CARICOM à Sainte-Lucie : la diplomatie ne gouverne pas un pays

BOUKAN NEWS, 07/10/2026 – Le 5 juillet 2026, le Premier ministre Alix Didier Fils-Aimé s’envolait pour Sainte-Lucie afin de participer au 51ᵉ Sommet de la CARICOM. Trois jours plus tard, il revenait à Port-au-Prince dresser, devant la presse, le bilan flatteur d’une mission réussie : avancées en sécurité, en coopération internationale, en sécurité alimentaire, en accompagnement électoral. Le récit est bien rodé. Il est aussi, à mes yeux, profondément trompeur, non pas parce qu’il serait faux dans le détail, mais parce qu’il inverse l’ordre des priorités d’un État qui n’a toujours pas résolu la question la plus élémentaire de sa souveraineté : contrôler son propre territoire.
Pendant que le chef du gouvernement recueillait à Gros Islet les témoignages de solidarité de ses pairs caribéens, Kenscoff subissait une nouvelle offensive de la coalition Viv Ansanm. Des maisons détruites, des familles supplémentaires jetées sur les routes du déplacement, une population qui ne demande ni discours ni communiqué mais une présence de l’État capable de la protéger. Le même jour où le Premier ministre défendait la « résilience régionale » devant ses homologues, la Force de Répression des Gangs déposait au Conseil de sécurité des Nations Unies une feuille de route qui repousse la reconquête des territoires occupés par les gangs à… 2028. Deux ans encore. Deux ans pendant lesquels des communes entières continueront de vivre sous la loi des groupes armés, pendant que l’appareil d’État, lui, multiplie les tribunes internationales.
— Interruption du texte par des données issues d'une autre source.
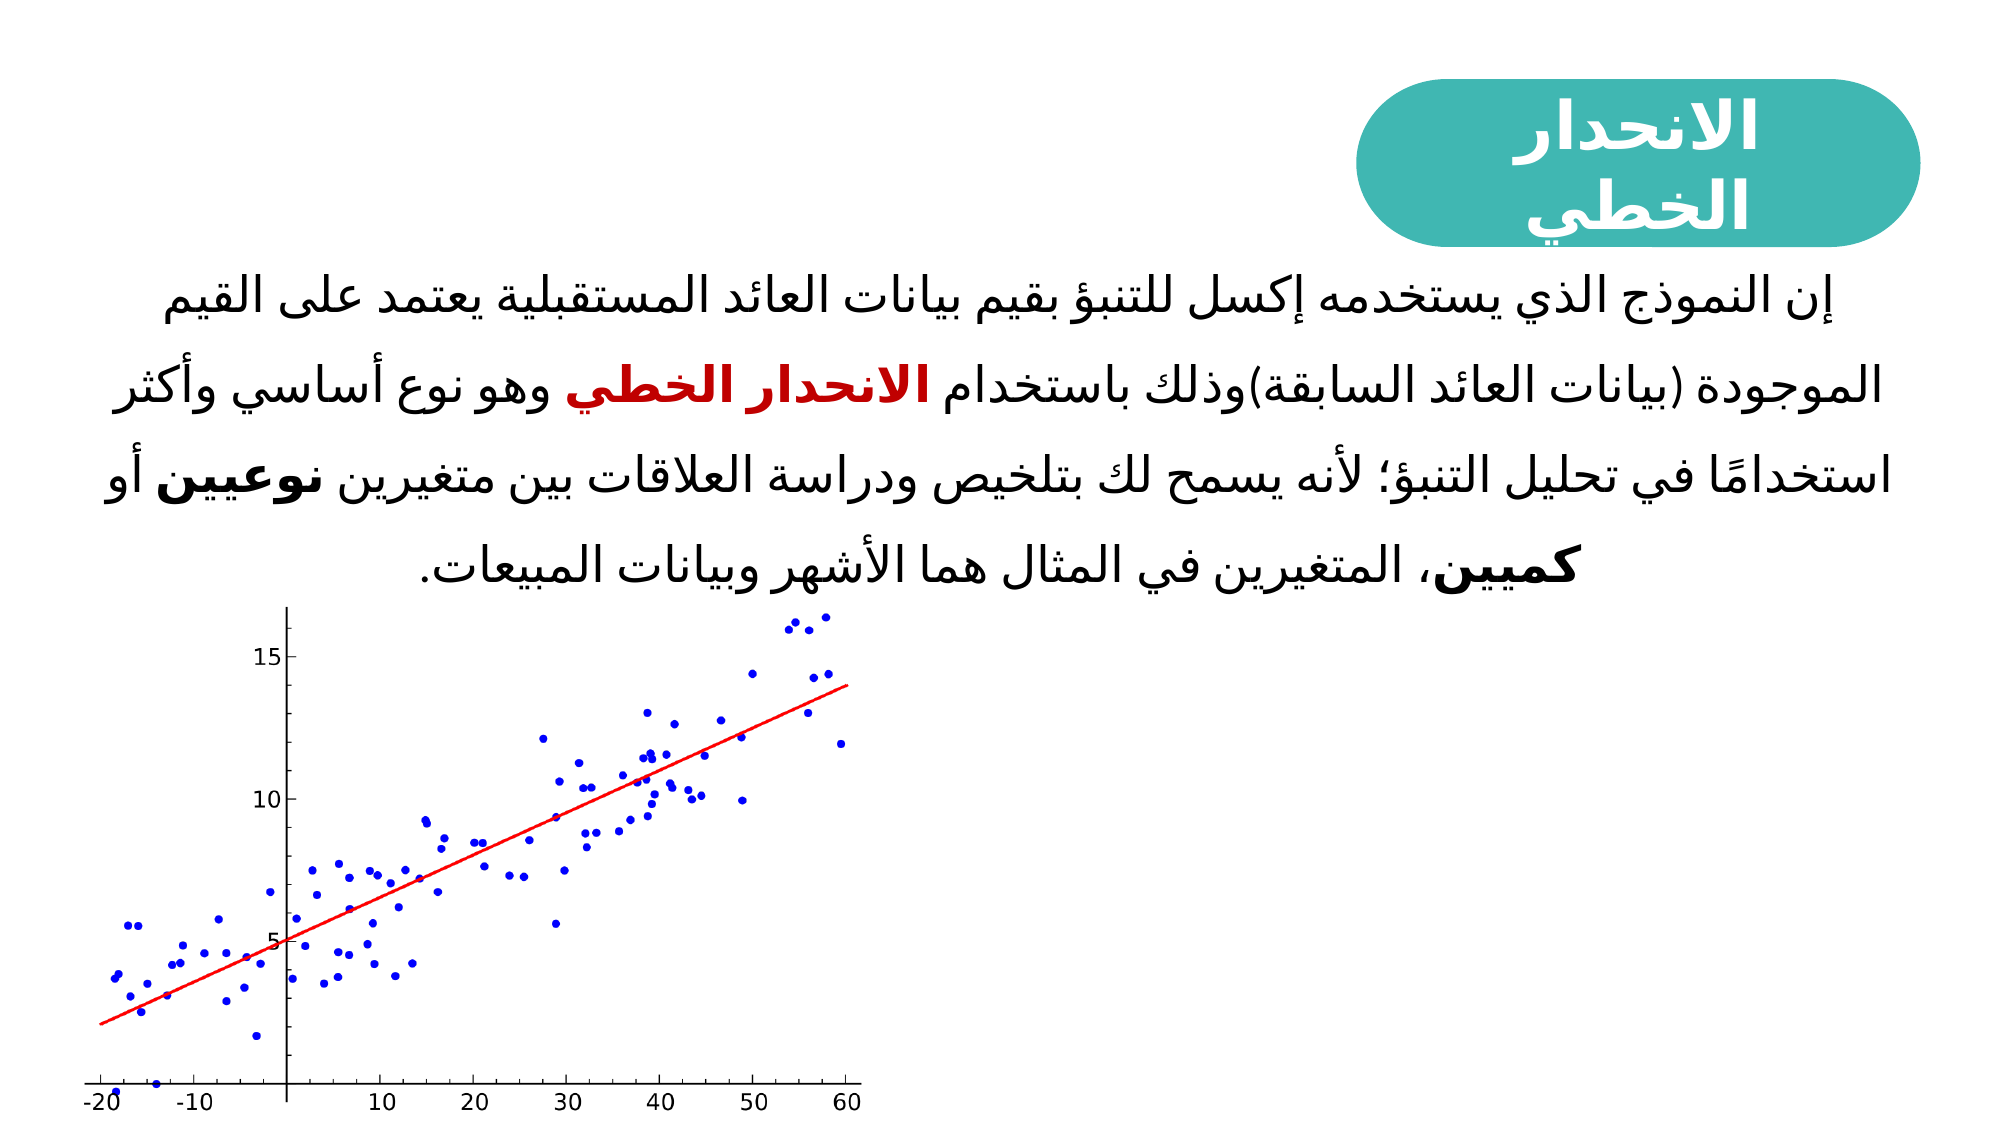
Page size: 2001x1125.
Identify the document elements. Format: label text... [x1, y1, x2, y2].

text_box الانحدار الخطي [1355, 77, 1922, 224]
text_box إن النموذج الذي يستخدمه إكسل للتنبؤ بقيم بيانات العائد المستقبلية يعتمد على القيم الموجودة (بيانات العائد السابقة)وذلك باستخدام الانحدار الخطي وهو نوع أساسي وأكثر استخدامًا في تحليل التنبؤ؛ لأنه يسمح لك بتلخيص ودراسة العلاقات بين متغيرين نوعيين أو كميين، المتغيرين في المثال هما الأشهر وبيانات المبيعات. [66, 224, 1934, 600]
picture [66, 591, 875, 1125]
Je ne conteste pas l’utilité, en soi, de la coopération régionale. La CARICOM a joué, historiquement, un rôle réel dans la médiation de la transition haïtienne, et il serait absurde d’y renoncer. Ce que je conteste, c’est la fonction que ce type de déplacement en vient à occuper dans la gouvernance haïtienne actuelle : celle d’un théâtre de légitimation externe qui vient combler, dans le récit officiel, ce que l’action intérieure ne parvient pas à produire. Un exécutif qui ne maîtrise ni son calendrier électoral ni son territoire trouve, sur la scène régionale, un espace où il peut enfin apparaître compétent, écouté, entouré de pairs qui le reconnaissent. C’est un problème, parce que la reconnaissance diplomatique ne nourrit personne à Kenscoff, ne rouvre aucune route contrôlée par les gangs, et ne fait avancer d’un jour le calendrier électoral.
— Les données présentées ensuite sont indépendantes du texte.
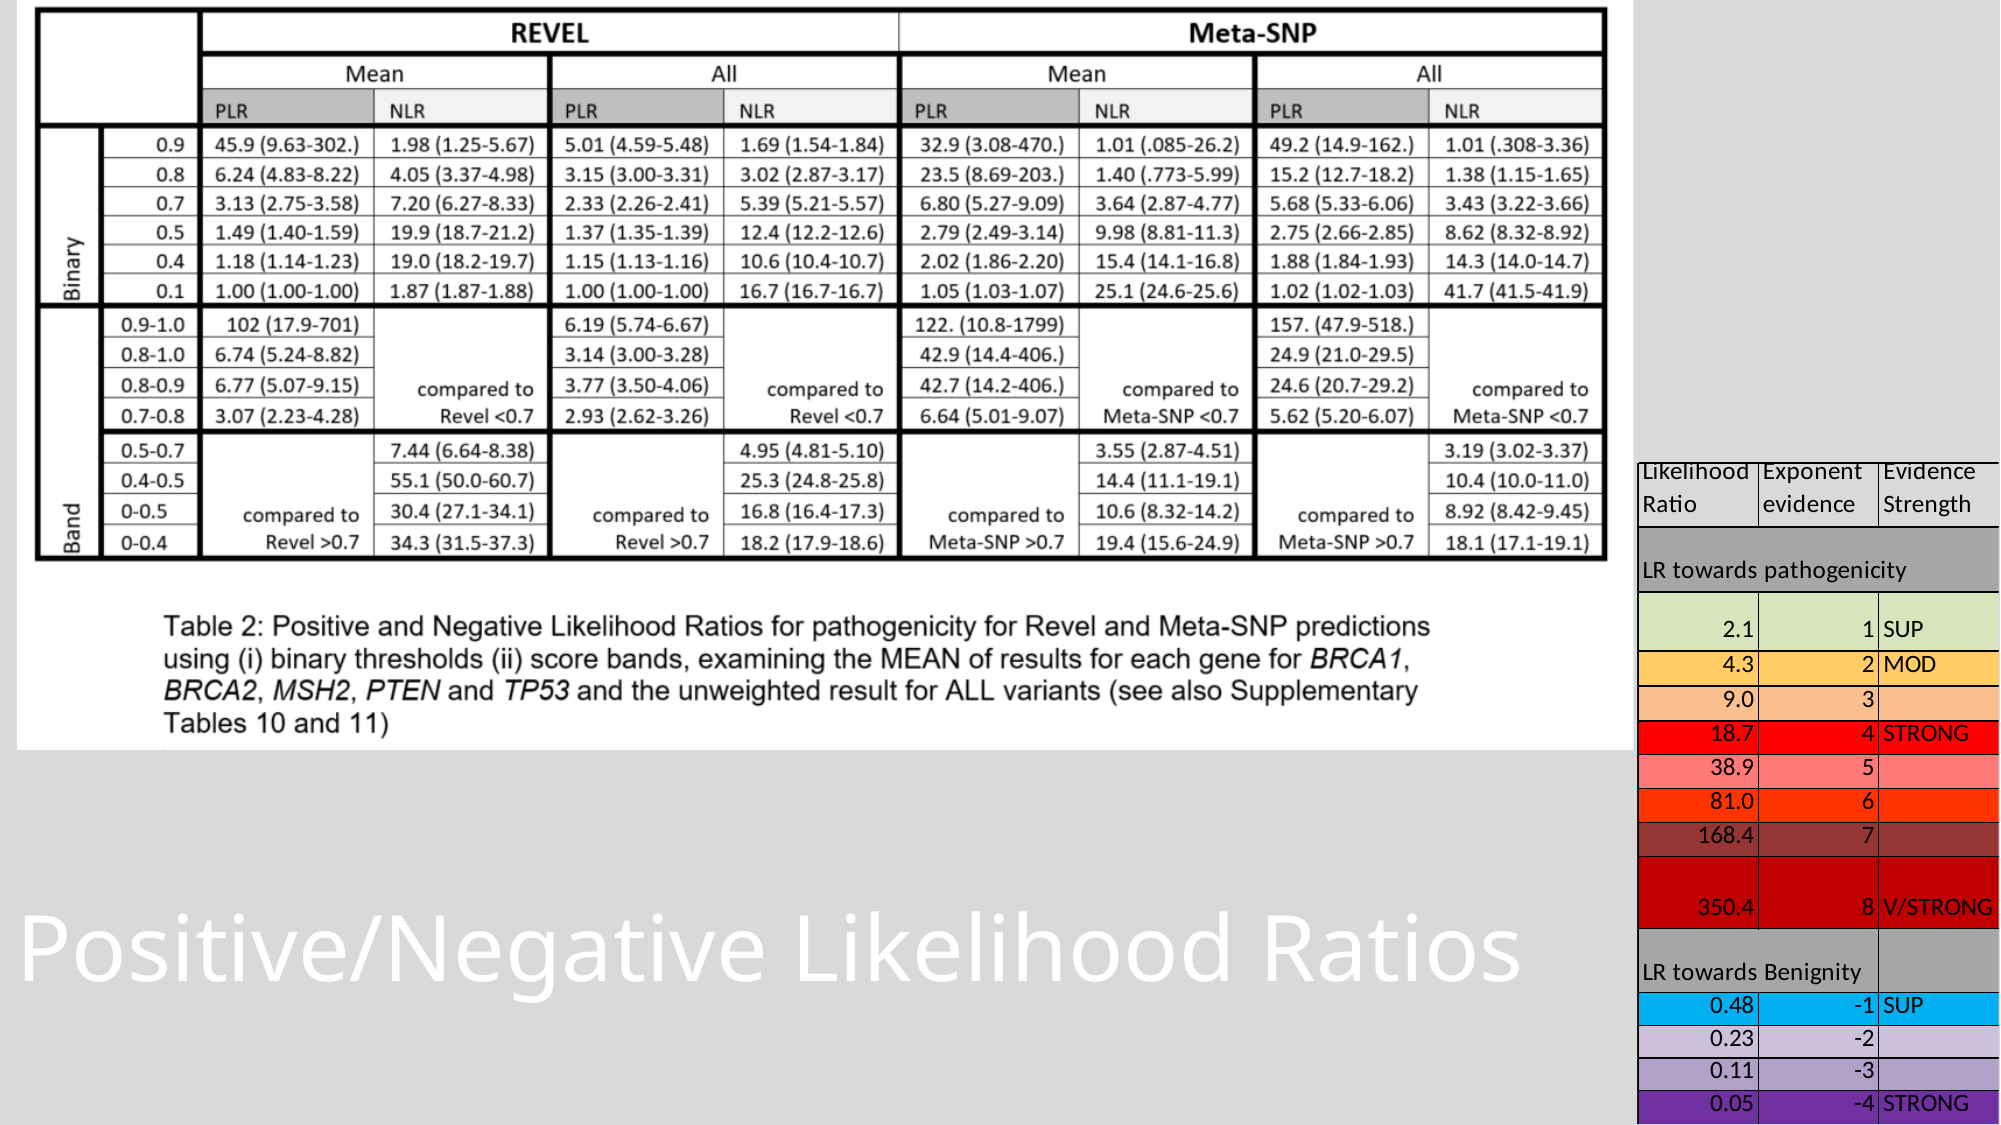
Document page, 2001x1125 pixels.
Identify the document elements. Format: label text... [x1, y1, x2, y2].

Ce calendrier électoral, justement, mérite qu’on s’y arrête. Le gouvernement présente comme une avancée l’accord conclu le 3 juillet avec le Conseil électoral provisoire sur un budget de 120 millions de dollars. C’est un chiffre, pas un consensus. Au moment même où cet accord budgétaire était annoncé, plusieurs partis politiques continuaient de rejeter toute consultation sur le décret électoral du 2 juin. Un budget voté sans accord politique sur les règles du jeu n’est pas une garantie d’élections crédibles, c’est, au mieux, une case cochée dans un rapport destiné à rassurer des partenaires internationaux impatients de voir le processus avancer.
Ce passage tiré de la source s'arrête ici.